The party was fairly tame until about midnight, when a crush of newcomers arrived. That's when things started to get messy. It wasn't a huge house, and people filled every nook. Some sat in the family room, others surrounded the desktop computer in the kitchen, more still stood in front of the door. People coming in and out could barely open the door.
Michael Mandell was Tyler's best friend, had been for about a decade. Michael figured he knew Tyler better than he knew his own parents. They told each other everything. And on this night, that would become Michael's burden. Tyler approached Michael about an hour into the party with a secret. At first, Michael assumed his friend was just pulling him aside for a heart-to-heart. Tyler did that often. He was usually depressed — "depressed Tyler" was "normal Tyler," Michael would later tell a detective. But that's not what this chat would be about. The two left the house and walked to the stop sign at the end of the street. They'd made this walk before. Nothing was amiss. Tyler said he'd done something stupid. That didn't seem too worrisome, either, Michael thought.
"I killed my parents," Tyler said.
Michael scoffed. How ridiculous. "No, you didn't," he said.
"Michael, I'm being real. I'm not lying to you."
Tyler told him to look in the driveway: Both of his parents' cars were still there. Michael admitted that was odd, but shook it off. Tyler insisted. He said that he and his father had gotten into a fight and his dad had punched him in the nose. Michael didn't know what to say and insisted that he and Tyler go back to the party. This nonsense he was spewing couldn't be real anyway. Tyler was already drinking; maybe he was on some other drugs as well, and spouting off.
After they went back inside the house, Mike started to walk around. Before long, Tyler circled back to him, determined to make him believe. He told Michael to look for bloody shoe prints.
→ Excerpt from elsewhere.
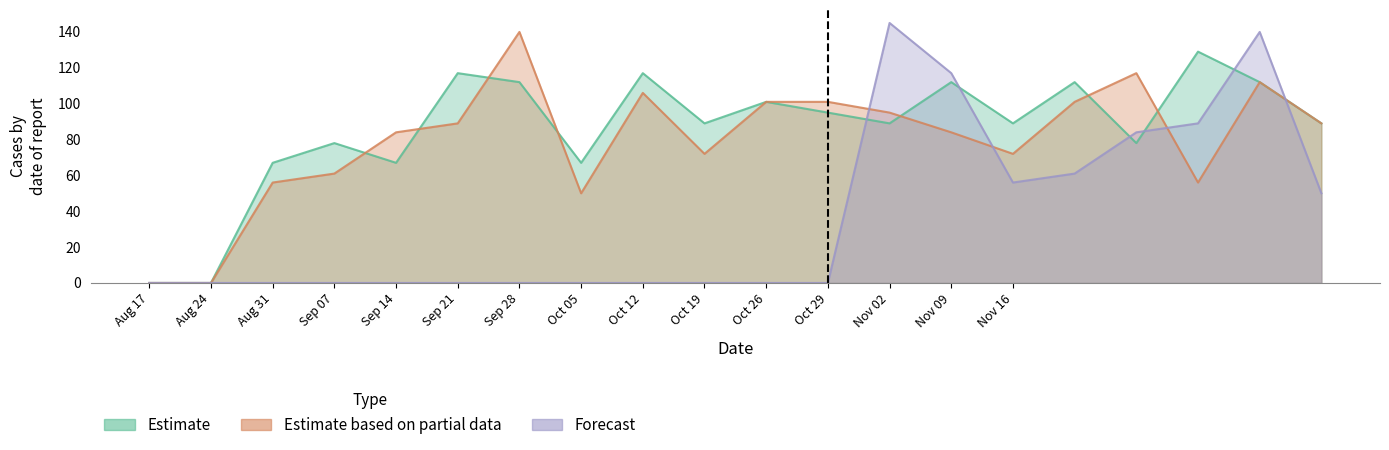

Which series has the largest total across all categories?

Estimate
Mike spotted one in the garage. Tyler told him to look closely at his parents' bedroom door and he would see the signs. Michael did and saw blood on the door frame, on the walls, on the ceiling. It wasn't obvious if you weren't looking for it, but it was plain as day if you were.
The two stood together inside the garage, the door shut to the other partiers. Tyler began to pace, chewing on his fingernails, and as he walked back and forth, the details began pouring out of him. He'd hid both his parents' cell phones in advance so they couldn't call for help. Then he stood over his mother for about five minutes as he readied himself for the first blow. He swung once, and Mary Jo whipped around. She managed to get out a single question before he bashed her again: "Why, Tyler, why?" When Blake walked into the room, father and son locked eyes — and then Tyler attacked. His dad screamed at him: Why are you doing this? Tyler replied, "Why the fuck not?"
For just a moment, Mary Jo and Blake screamed at the tops of their lungs. Then they were quiet. The younger dog, the Lab named Sophie, started growling protectively, so Tyler locked her in his parents' bedroom. Molly, the beagle, was too deaf and blind to sense that anything was off. Tyler let her be.
As Tyler described the killings, he swung his arms to mime the attacks. The hand gestures stuck with Michael, as did so many other descriptions. Tyler hadn't been able to do it sober, he said, so he'd taken three pills of ecstasy first and pumped himself up by listening to the rapper Lil Boosie in the garage. There was far more blood than he'd ever imagined there would be, and the cleanup took a good three hours. Afterward, Tyler climbed into the shower, washed off, then looked into the bathroom mirror and laughed. He was barely finished with the cleanup in time for the party.